Most likely, we see what could already be expected considering the reports of health insurers [15, 16]: The psychological late effects of the pandemic, as well as of the measures taken to combat it, emerge only after a longer latency period, but now show up consistently. At the same time, the effect size in the present study is to be classified as medium to low, so that further developments remain to be seen. It would be desirable for future research approaches to consider more than two measurement time points during the pandemic and correlate them with the incidence risk. Until then, our study only provides an approximation of the true effect.
There may be other time-varying variables at the department level that have not been considered and the voluntary nature of the survey participation might have introduced self-selection and online bias. As a consequence, our sample is not representative of all employees affected by the introduction of e-government processes in public administrations but rather those being motivated and digitally savvy.
In addition, a region-specific decrease in the number of cases should be noted. On the department level the region is a time-invariant variable that is covered analytically by the longitudinal design of the study. However, a possible attrition bias within the departments could not be examined due to missing quantitative data on the non-respondents who did not react to invitation and reminder. Upon qualitative inquiry, the official integration of Ukrainian refugees and the resulting lack of time was cited by the project partners as by far the most frequent reason for loss to follow-up. Subsequently, additional administrative work for the employees accrued due to the reception of refugees from Ukraine after the Russian war of aggression since February 2022. Although, this reduces the confounding of a pandemic related effect by a possible “Ukraine effect”, attrition would rather affect more strained employees, which leads to an underestimation of the actual increase in mental strain within the public sector between 2020 and 2022. It has to be considered that public administrations are affected by a multiple of crises with severe implications for municipalities.
Conclusion
Therefore, this study might create awareness for this risk group of employees. It presents a rationale for the public employer to manage stress organizationally and improve strategies targeting occupational health, prevention programs and supportive workplace cultures. This is particularly important considering the skills shortage due to demographic change and the attractiveness of public administrations as employers.
Ethical approval
This study was performed in line with the principles of the Declaration of Helsinki.
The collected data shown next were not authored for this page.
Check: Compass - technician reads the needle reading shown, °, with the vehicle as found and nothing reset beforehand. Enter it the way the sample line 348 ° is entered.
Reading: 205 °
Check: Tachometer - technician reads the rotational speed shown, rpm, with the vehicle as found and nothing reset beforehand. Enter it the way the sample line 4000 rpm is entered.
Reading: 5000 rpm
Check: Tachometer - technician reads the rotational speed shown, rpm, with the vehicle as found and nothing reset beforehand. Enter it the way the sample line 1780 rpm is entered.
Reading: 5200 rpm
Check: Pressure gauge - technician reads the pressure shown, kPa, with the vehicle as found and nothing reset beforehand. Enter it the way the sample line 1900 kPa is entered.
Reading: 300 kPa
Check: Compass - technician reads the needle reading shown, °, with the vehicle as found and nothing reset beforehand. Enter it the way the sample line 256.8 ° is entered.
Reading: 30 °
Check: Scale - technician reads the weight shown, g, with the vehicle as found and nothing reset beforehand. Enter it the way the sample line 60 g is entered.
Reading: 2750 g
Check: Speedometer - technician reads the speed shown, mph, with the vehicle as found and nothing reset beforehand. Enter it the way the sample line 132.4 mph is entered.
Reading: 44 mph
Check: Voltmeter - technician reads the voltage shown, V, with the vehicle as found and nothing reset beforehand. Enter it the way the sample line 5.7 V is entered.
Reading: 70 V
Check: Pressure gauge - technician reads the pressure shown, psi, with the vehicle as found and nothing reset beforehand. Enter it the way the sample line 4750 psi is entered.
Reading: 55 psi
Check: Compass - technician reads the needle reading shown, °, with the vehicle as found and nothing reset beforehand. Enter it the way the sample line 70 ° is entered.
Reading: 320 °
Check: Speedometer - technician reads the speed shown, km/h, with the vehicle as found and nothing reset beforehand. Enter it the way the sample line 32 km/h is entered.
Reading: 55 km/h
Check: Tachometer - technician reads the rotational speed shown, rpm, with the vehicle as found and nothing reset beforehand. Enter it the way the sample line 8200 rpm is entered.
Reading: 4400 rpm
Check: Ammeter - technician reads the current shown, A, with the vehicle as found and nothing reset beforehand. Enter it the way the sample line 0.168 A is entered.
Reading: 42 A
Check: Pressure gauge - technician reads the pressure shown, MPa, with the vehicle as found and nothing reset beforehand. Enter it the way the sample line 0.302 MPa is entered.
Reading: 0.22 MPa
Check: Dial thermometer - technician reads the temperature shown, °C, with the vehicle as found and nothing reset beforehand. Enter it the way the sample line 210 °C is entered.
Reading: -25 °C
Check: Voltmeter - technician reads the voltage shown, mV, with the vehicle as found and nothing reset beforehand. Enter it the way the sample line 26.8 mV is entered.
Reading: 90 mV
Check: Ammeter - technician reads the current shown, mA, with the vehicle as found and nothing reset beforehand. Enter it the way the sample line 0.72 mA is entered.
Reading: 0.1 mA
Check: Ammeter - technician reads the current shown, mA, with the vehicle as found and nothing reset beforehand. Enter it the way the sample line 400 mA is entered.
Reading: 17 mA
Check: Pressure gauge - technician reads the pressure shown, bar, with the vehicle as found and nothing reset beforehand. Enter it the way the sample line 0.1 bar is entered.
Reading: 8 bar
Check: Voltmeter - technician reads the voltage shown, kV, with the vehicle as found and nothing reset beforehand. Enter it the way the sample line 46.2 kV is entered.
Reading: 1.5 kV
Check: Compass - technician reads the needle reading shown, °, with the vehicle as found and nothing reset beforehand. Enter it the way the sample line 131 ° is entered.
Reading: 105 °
Approval was granted by the Ethics Committee of the Witten/Herdecke University under reference number “158/2020”.
Informed consent
Informed consent was obtained by following the online link und accepting the data protection clause. The participants had the options of not responding to questions and discontinuing the survey at any point.
Conflict of interest
The authors declare that they have no conflict of interest.
Footnotes
Acknowledgments
The authors thank all individuals of the public administration offices taking part in this study.
Funding
The funding for this study was provided by the former Ministry of Economic Affairs, Innovation, Digitalization and Energy (MWIDE) of North Rhine-Westphalia, Germany, under the reference number “33.31-DMR-AW-20-001/UNIWH”. The funding source had no role in the design, practice or analysis of this study.
Data availability
The datasets generated and analyzed during the current study are available from the corresponding author on reasonable request.